With little literature to guide him, Labow set out to study adolescent breast reductions himself. His research, published in Pediatrics in 2012, found that adolescents (defined as girls ages 12-21) with macromastia have decreased quality of life, lower self-esteem, more breast-related pain, and increased risk for eating disorders compared to their peers, even after controlling for body-mass index. (Macromastia is often linked to obesity.)
But many plastic surgeons, pediatricians and parents are hesitant when it comes to breast reductions for teens. For younger girls, one concern is the potential for regrowth. Dr. Julie Park, an assistant professor of surgery and the director of breast reconstruction at the University of Chicago, says she works with pediatric endocrinologists, who use X-rays of growth-plate closures to determine if patients have finished puberty. Growth plates allow adolescent bones to grow and typically close after puberty is complete.

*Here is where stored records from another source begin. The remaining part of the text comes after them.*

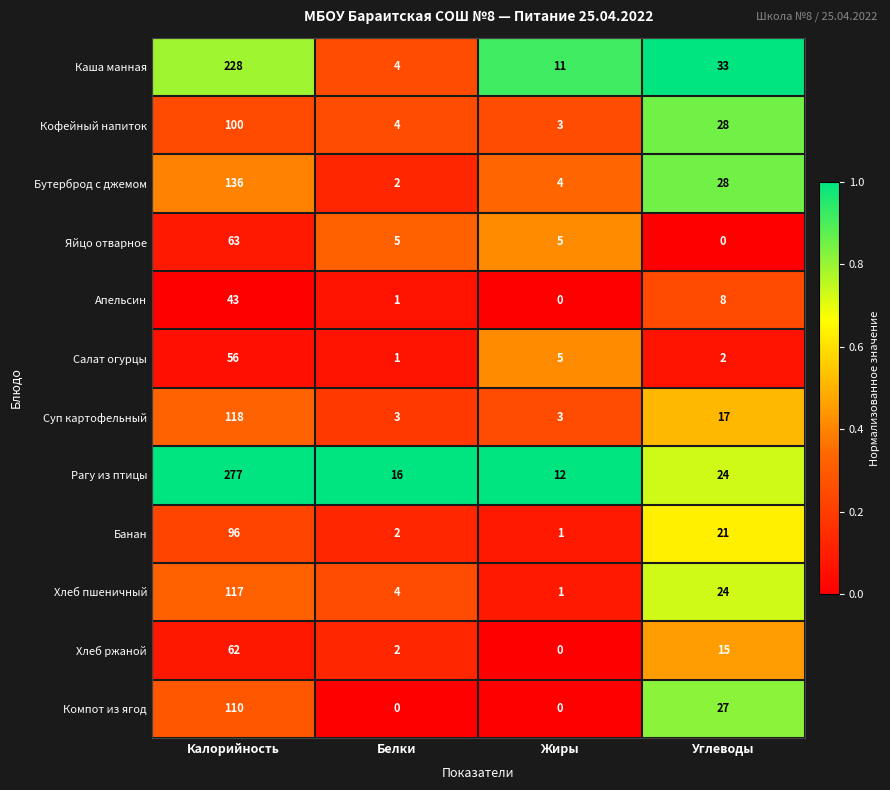

Rank the categories by Апельсин value from lowest to highest.

Жиры, Белки, Углеводы, Калорийность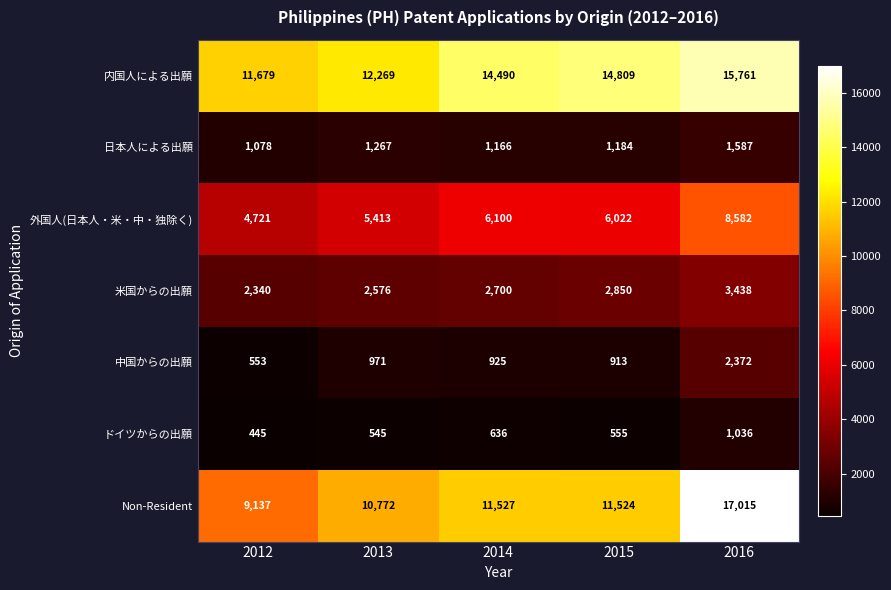

How many distinct data groups are displayed?

7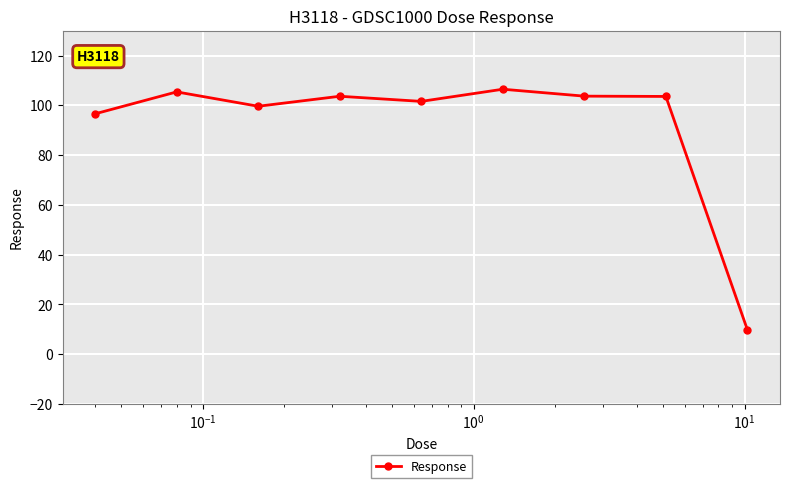

What is the greatest value displayed?

106.5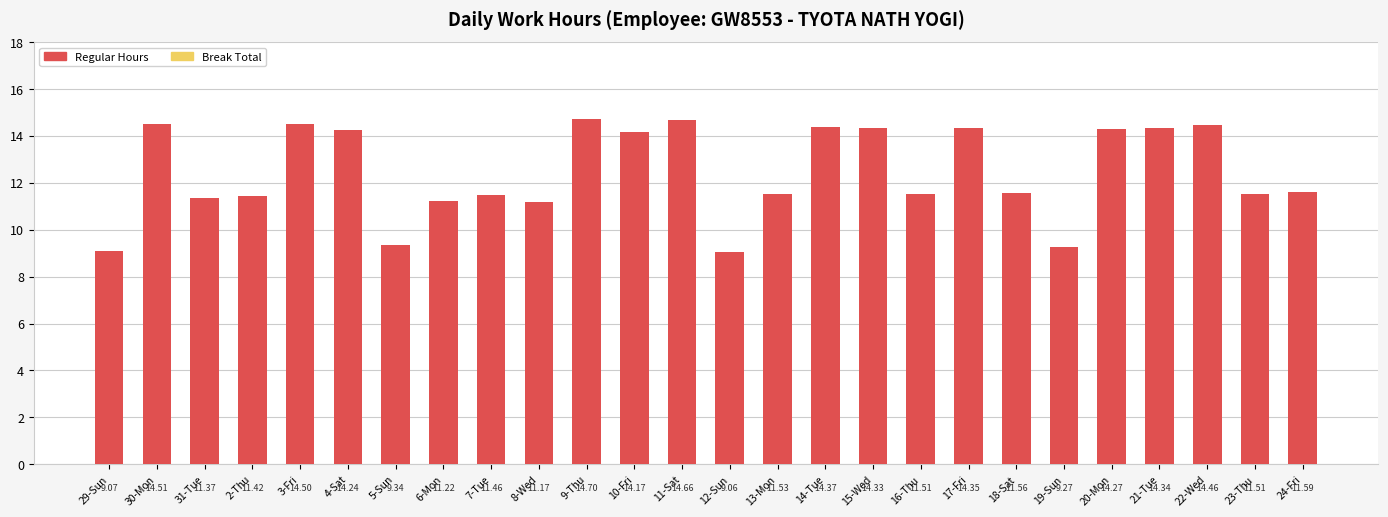

Between 6-Mon and 17-Fri, which is larger?

17-Fri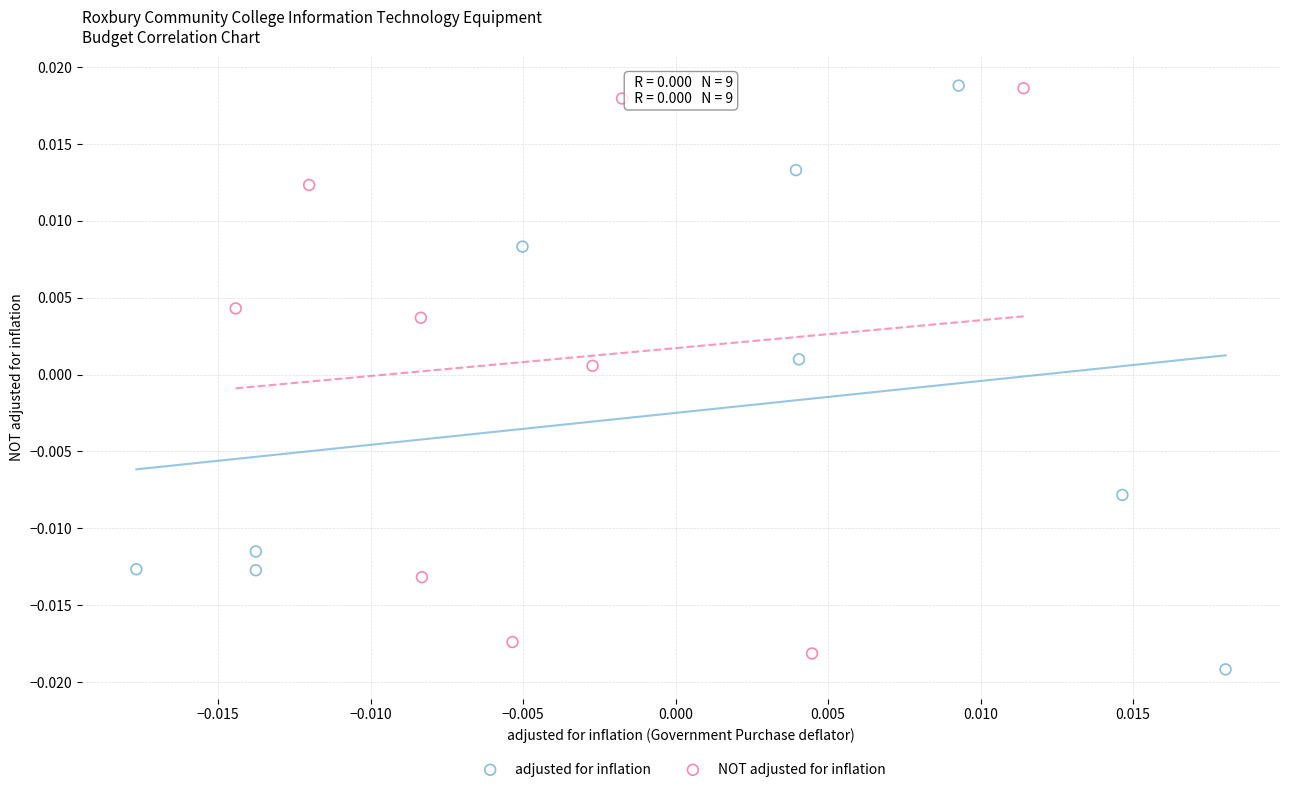

What are all the series names shown in the legend?

adjusted for inflation, NOT adjusted for inflation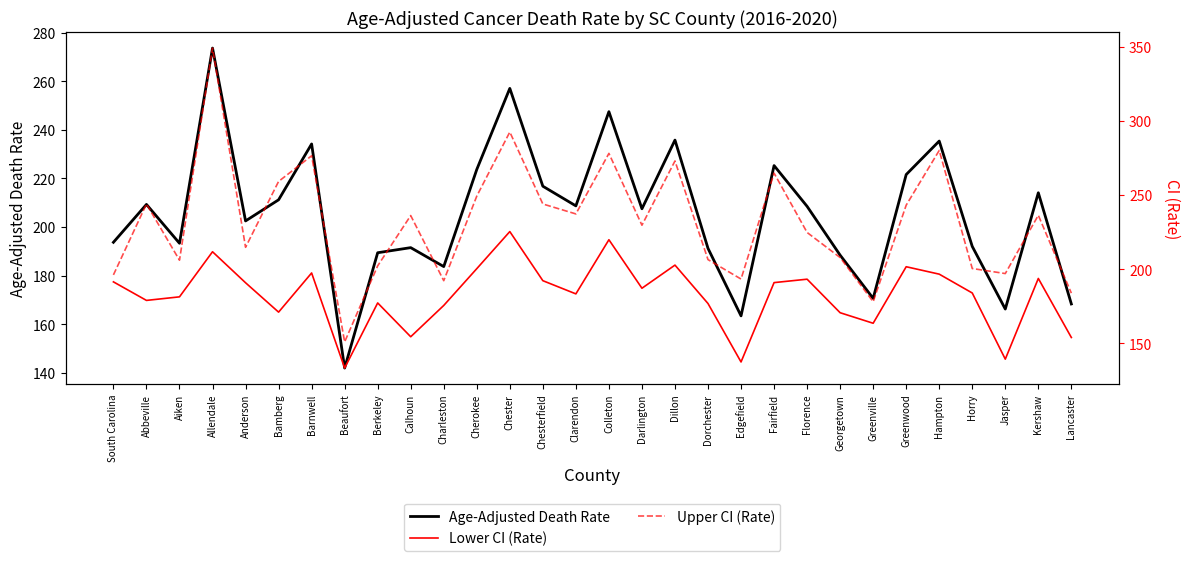

What is the difference between the second highest and minimum values in the Upper CI (Rate) series?

141.5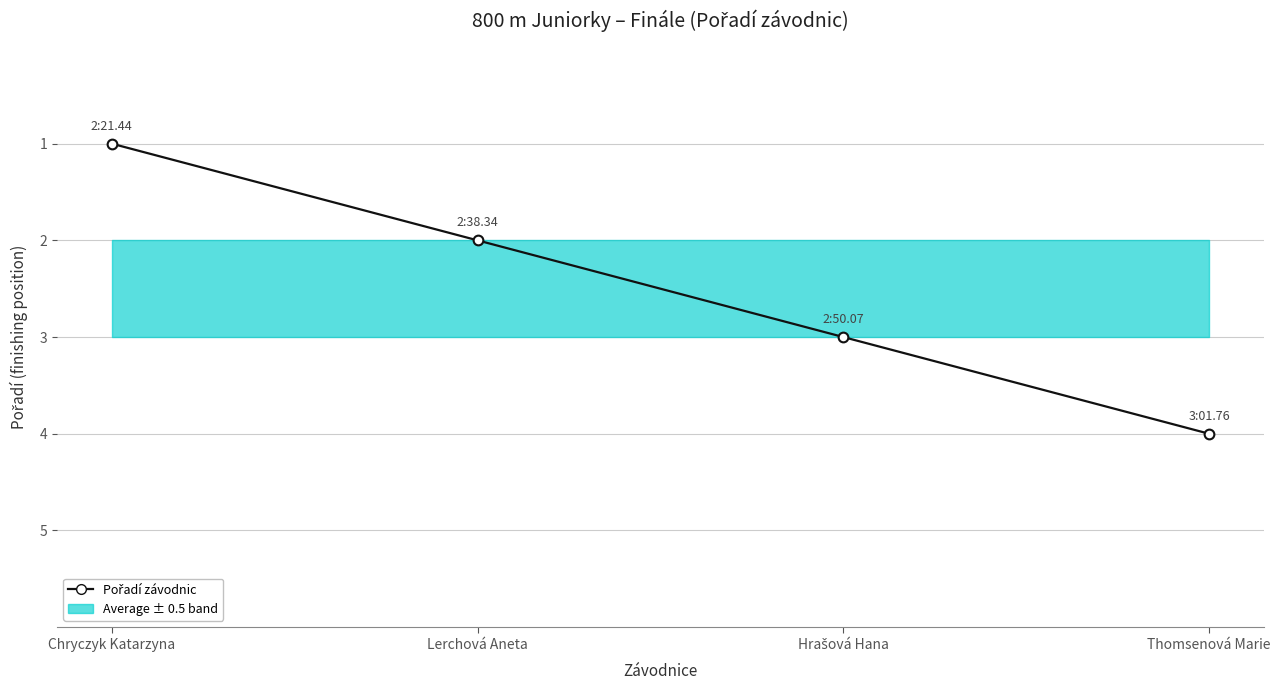

What is the change in value from Chryczyk Katarzyna to Lerchová Aneta?

+1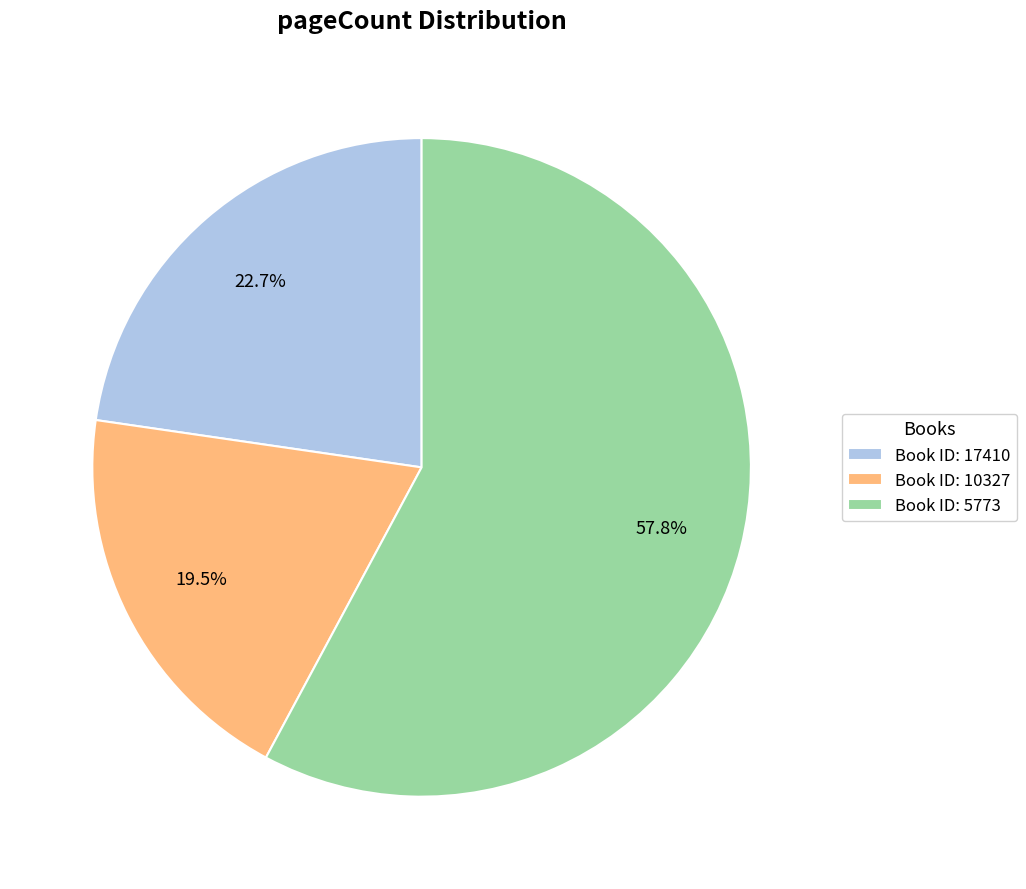

Between Book ID: 10327 and Book ID: 5773, which is larger?

Book ID: 5773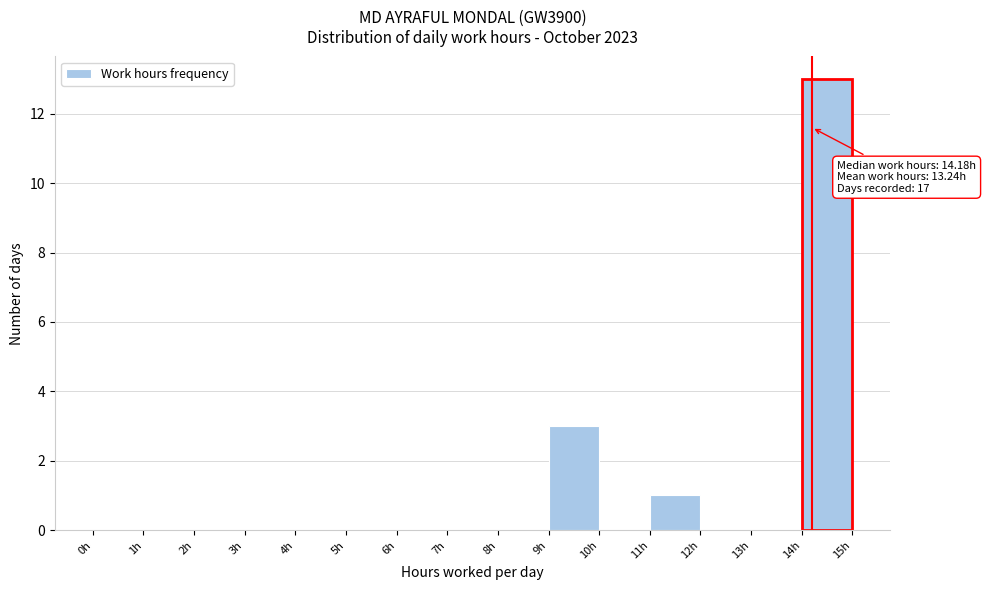

Over which range of the x-axis is the bar tallest?

14 to 15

Park recalls a patient whose pediatric endocrinologist documented that at 14, she was finished with puberty and, biologically, no longer an adolescent. Still, because of her age, the patient’s insurance company denied coverage for a breast reduction. When she came back at 18, Park did the operation. “It was life-changing to her, and I saw the difference,” Park says. “When she would see me in the clinic prior to her surgery, she was hunched over, looking down, wearing bulky sweatshirts. And when she came back [for a checkup after her surgery], she was wearing color. She walked in, head up, shoulders back. Just a different person.”
I knew the feeling firsthand: In high school, I usually stuffed myself into a sports bra, sometimes two, to flatten my chest. One time I even duct-taped my breasts apart to spare myself from revealing an obscene amount of cleavage in my prom dress. “Sexuality is such a confusing thing to navigate, even if you don’t stand out,” says Niquie Dworkin, a clinical psychologist based in Chicago. “If you have big breasts, it’s just that much more of this confusing attention.”
Even in situations like mine, though, it’s not uncommon for parents, pediatricians, or insurers of very symptomatic 15- or 16-year-olds to tell them to wait a few more years, Labow says. Growth plates typically close around 12-14 for girls, but when doctors evaluate a young breast-reduction patient, they also look at when she started her period, whether she’s still getting taller, and if her shoe or bra size is still changing, Labow says. “There’s no rule that says as soon as your growth plates close, your breasts don’t grow anymore,” he says.
Because of this, he tells most of his 15-year-old patients that if he makes them a size-C today, they may be a D by the time they graduate college. “Is that a reason to make them wait?” he asks. “It’s the minority of patients that will want surgery again.” While there may be some regrowth, Labow says that it’s unlikely that a patient’s breasts will grow back to their original pre-surgery size. He estimates that, out of his hundreds of teenage patients, only two or three have returned for a second operation.